"I can't trust myself to play any more to-night—and just when I was getting my hand in! But I suppose I may thank my stars that I'm no worse off since I caught his eye—he'd have been down on me in an instant, if I had so much as blinked. And now I must bluff him out—I'm not going to be scared off.

"There's this about it, anyhow—if I've really got him hoodwinked, none of the others need worry me!" With which conditional self-encouragement, and having made sure that his enemy was no longer watching him, he turned back on an impulse, to see how Mr. Jobling was getting on. But Mr. Jobling had already gone off with his winnings.

"I wonder if he'd take a hand at écarté now?" thought Slyne. "His name came in very useful just now—and I might as well have my own money back out of him while he's got it. He'll probably be fancying himself at the moment, too."

And with that business-like ambition before him, he roamed the rooms till he could be sure that his proposed victim was nowhere within the Casino. Among the multitude there he could run across no one else who seemed likely to prove easy prey. So he gave up the quest with a philosophical shrug, got his coat and hat, and sauntered out on to the terrace, a fragrant cigar between his thin lips.

"And I'll stand myself a bottle of something at supper, to buck me up," he promised himself. "I'll look into Ciro's again presently, and get the good of the gold piece I had to waste on that scoundrelly waiter. If I chance across Jobling there, I'll get a free meal as well; or, if I should see that ass Ingoldsby, I'll tackle him while his precious keepers are out of the way. They're evidently making his feathers fly!"

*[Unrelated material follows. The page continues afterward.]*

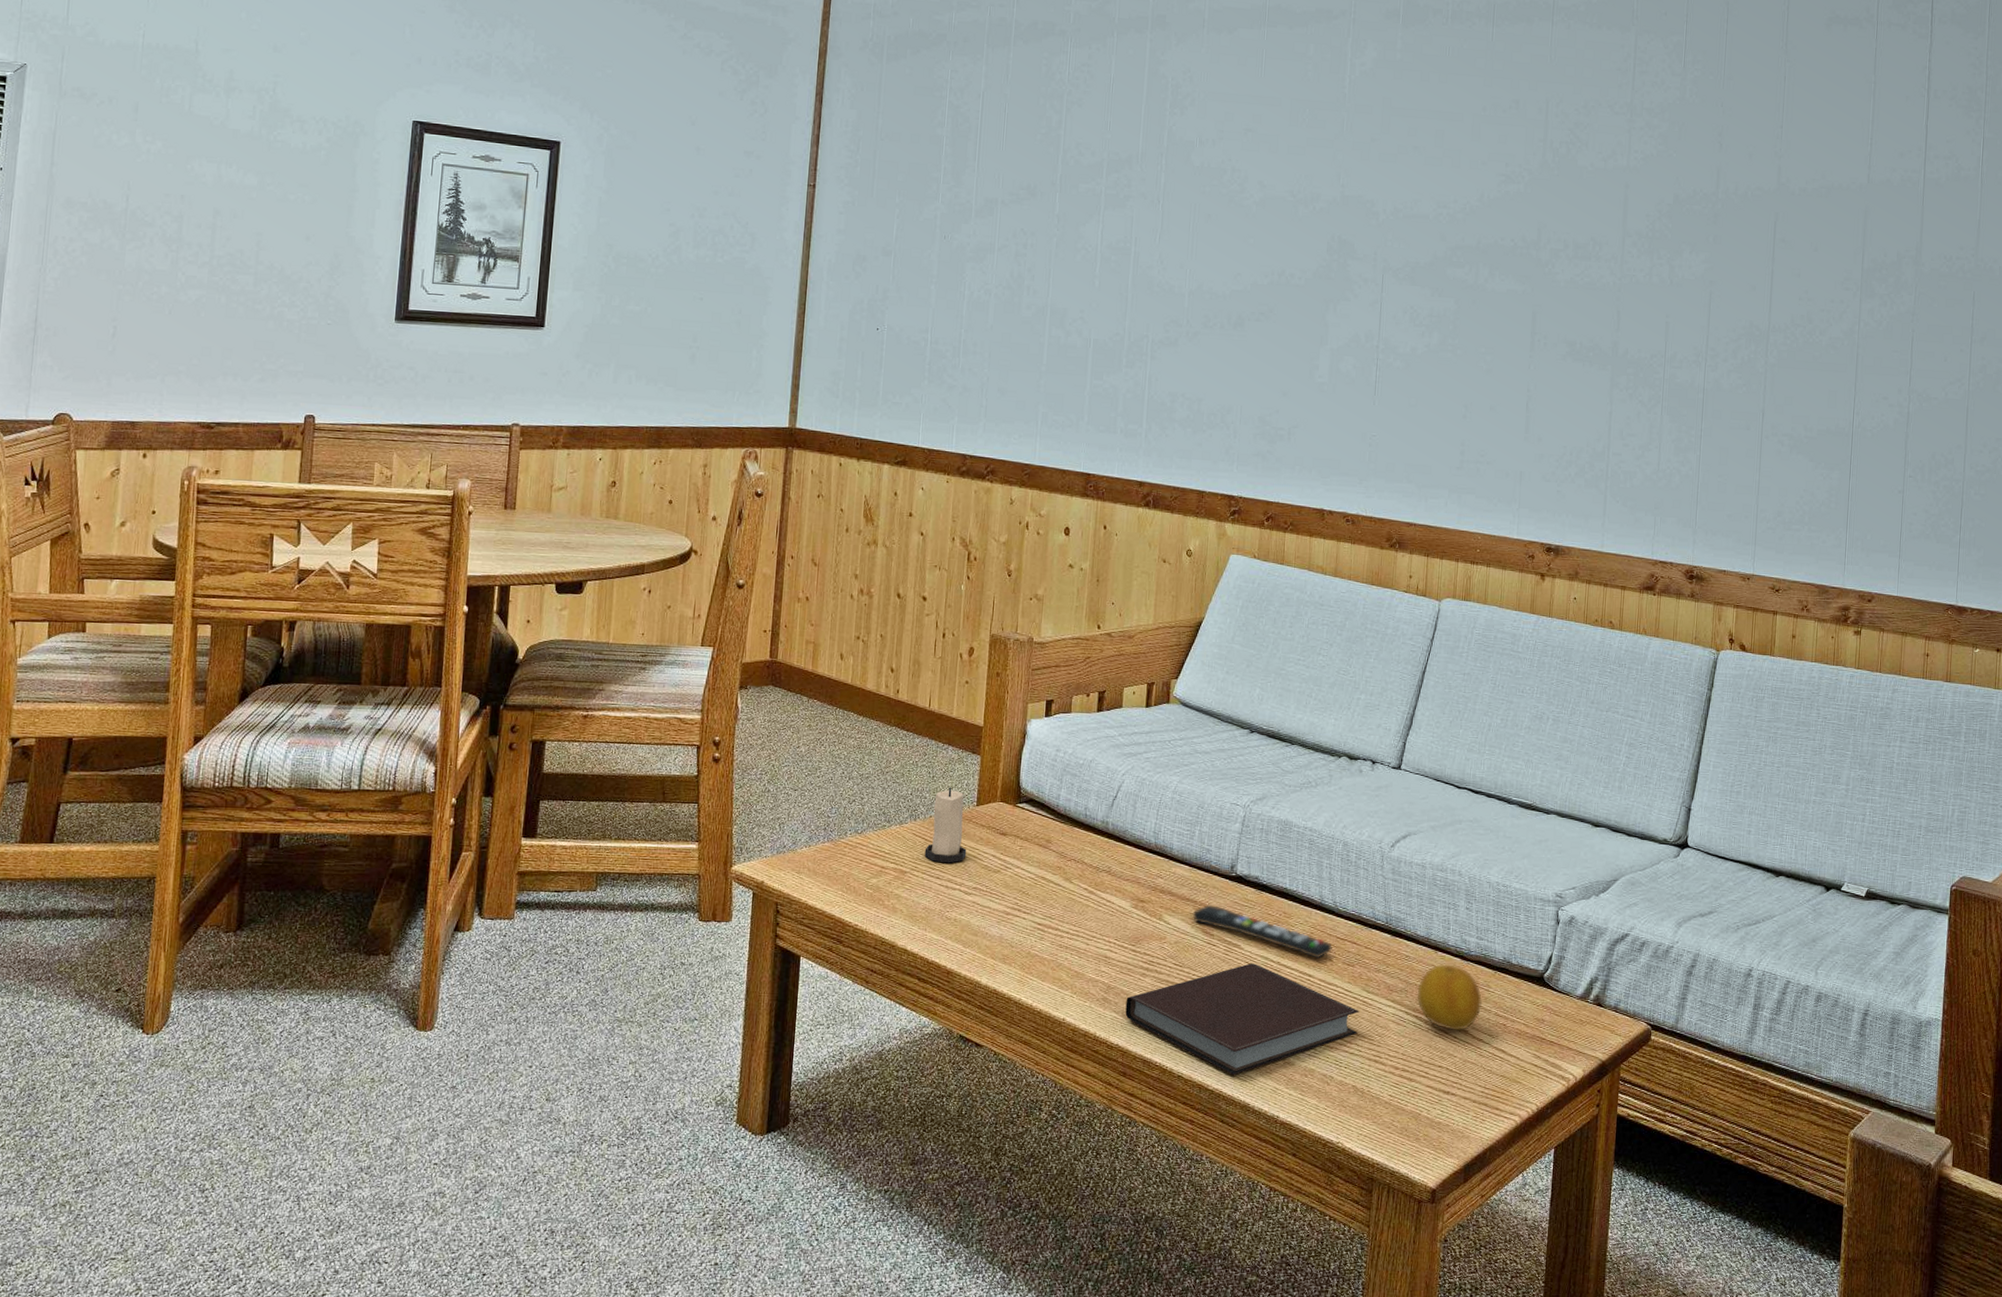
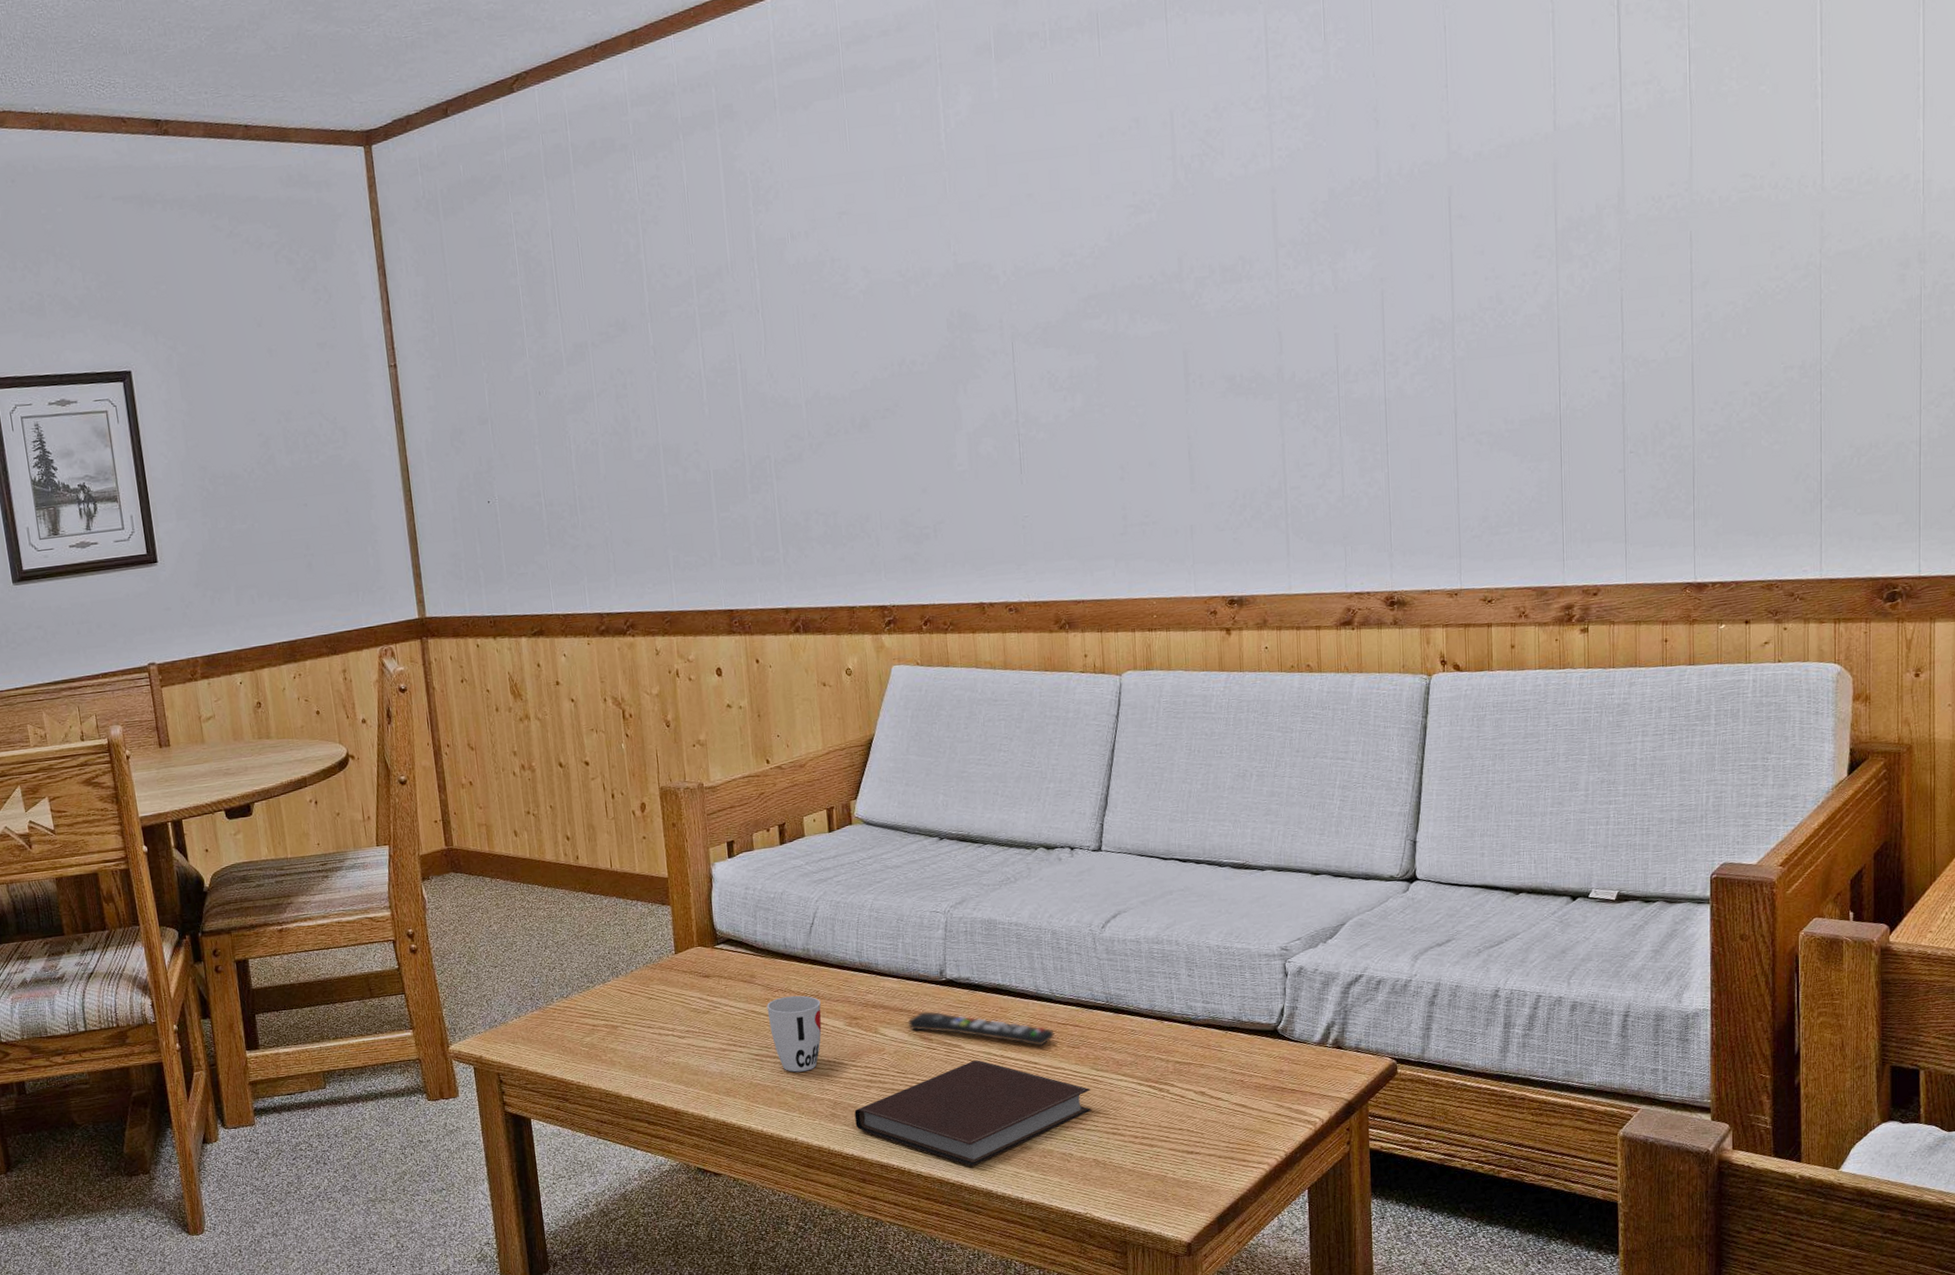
candle: present [924,787,967,864] -> none [632,940,674,1013]
cup: none [1057,867,1111,949] -> present [767,995,822,1073]
fruit: present [1416,964,1482,1031] -> none [1147,1031,1216,1094]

The night was still, and even unusually mild for that season of the year. The moon had disappeared. Slyne looked down at the sea, all dark and mysterious, with a strong feeling of distaste; he had lately seen more than enough of it to last him a lifetime. He turned his steps toward the deserted gardens, to escape a party of chattering tourists who had trespassed on his privacy.

He was in no hurry at all for supper, and wanted a few minutes of peace and quietness in which to compose his still troubled mind, and to consider the situation as touching his lordship of Ingoldsby—who would undoubtedly prove a far more profitable companion than Mr. Jobling, even although the latter should have won the fifty thousand francs that had been his ambition.

"What a fool that fellow is, for a lawyer!" mused Slyne, having more or less successfully combated an inclination to let his thoughts stray back to the Olive Branch—and Sallie. And, Click! something answered him from behind a bush not very far from the verge of the path he was meditatively pacing.

He jumped aside at the sound, as any man would who has known what it is to be ambushed, and then, recollecting himself, stood still, with a mirthless, annoyed half-smile. He did not believe that Dubois would adopt any such noisy means to get rid of him, but—none the less, he felt impelled to find out who was in hiding behind that bush.